ANDREWS: Krista, I think it's because I'm, I am reliving some of the battles of my final --

KAFER: You're only three years behind.

ANDREWS: -- legislative session as a --

KAFER: That's OK.

ANDREWS: -- state senator. And we'll get to this a little later, but there, there has been a flurry about whether sen --, then-Senator Andrews actually supported the Bill Ritter idea to freeze everyone's school mill levy across the school districts and every corner of Colorado, consequently setting in motion a 1.8 billion-dollar property tax increase.
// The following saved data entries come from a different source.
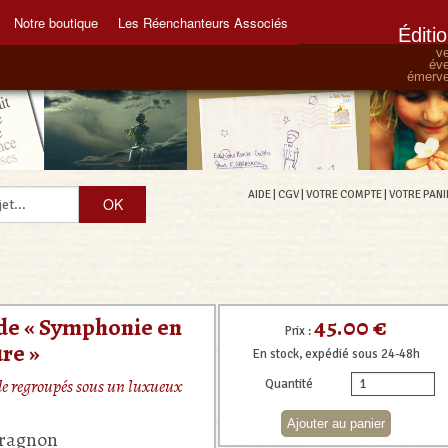
Notre boutique
Les Réenchanteurs Associés
Éditi
ve
éve
émervei
AIDE
|
CGV
|
VOTRE COMPTE
|
VOTRE PANI
45.00 €
ade « Symphonie en
Prix :
re »
En stock, expédié sous 24-48h
ade regroupés sous un luxueux
Quantité
aragnon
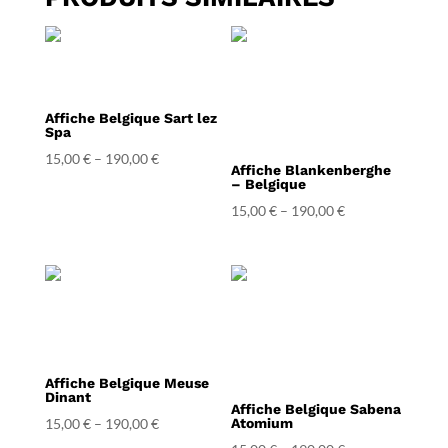
Affiche Belgique Sart lez
Spa
15,00
€
–
190,00
€
Affiche Blankenberghe
– Belgique
15,00
€
–
190,00
€
Affiche Belgique Meuse
Dinant
Affiche Belgique Sabena
15,00
€
–
190,00
€
Atomium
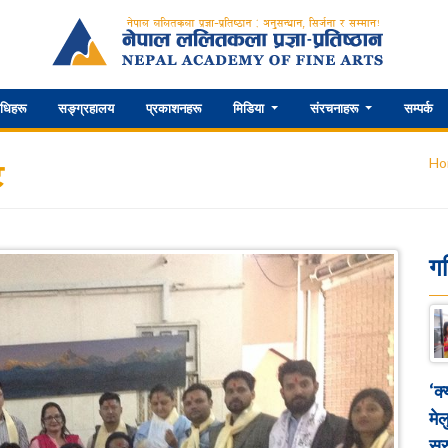
िधिहरू
सङ्ग्रहालय
प्रकाशनहरू
मिडिया
संरचनाहरू
सम्पर्क
Ho
ट
ग
‘क
मेल
सुर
KAFER: Isn't that unconstitutional?

ANDREWS: I, I -- and we'll talk more about this in detail when we get Senator Andy McElhany, the Republican leader of the Colorado Senate, with us a bit later in the show. But, but briefly, I -- I was misled into voting for a bill that contained that same provision in 2004. The bill ultimately was changed, cleaned up in the House, and as passed we put no such thing into law, nor would I have ever supported it if I had known what was in the bill. But I was researching earlier this afternoon in the Senate journals from April to May 2004 to find out what on earth -- why would I have unknowingly voted for a whopping tax increase and one that is -- as you say, Krista -- in violation of the Taxpayer Bill of Rights to boot, because it, it would -- purports to take money out of people's pockets through the most hated of all taxes -- the property tax -- and do so without even the benefit of a vote of the people. Consequently, my little transport in the time machine back to 2004, but more of that after 6 o'clock.

[...]

ANDREWS: Speaking of a hypothetical of what almost happened three years ago. Our then-colleague Senator Norma Anderson, who was always in favor of more money to the schools, slipped into the School Finance Act of 2004 an amendment that would have done this stealth tax increase. You were alerted to it only after unknowingly supporting it in committee. You were then wise enough to vote against it as it passed on the Senate floor. But I looked up the record today, you and Doug Lamborn, now in the U.S. Congress, were the only two Republicans who were wise enough to say “no” to it on the Senate floor. I and a lot of other Republicans were essentially snookered by Senator Anderson's clever little hidden amendment.

MCELHANY: Well, and I was, I was lucky in -- as Doug Lamborn and I are both, of course, from Colorado Springs, as was the House sponsor of the bill, the then-Majority Leader Keith King. And he --

ANDREWS: So you had the heads-up from Keith King?

MCELHANY: Yeah, Keith called us and said, you guys, are, are you voting for this enormous property tax increase, and accused me of voting for it in committee, and I said, “No way.”

ANDREWS: We'll pick up after the other side of these messages from our sponsors here on Backbone Radio, talk more with Senator Andy McElhany, tax fighter -- I only wish I was.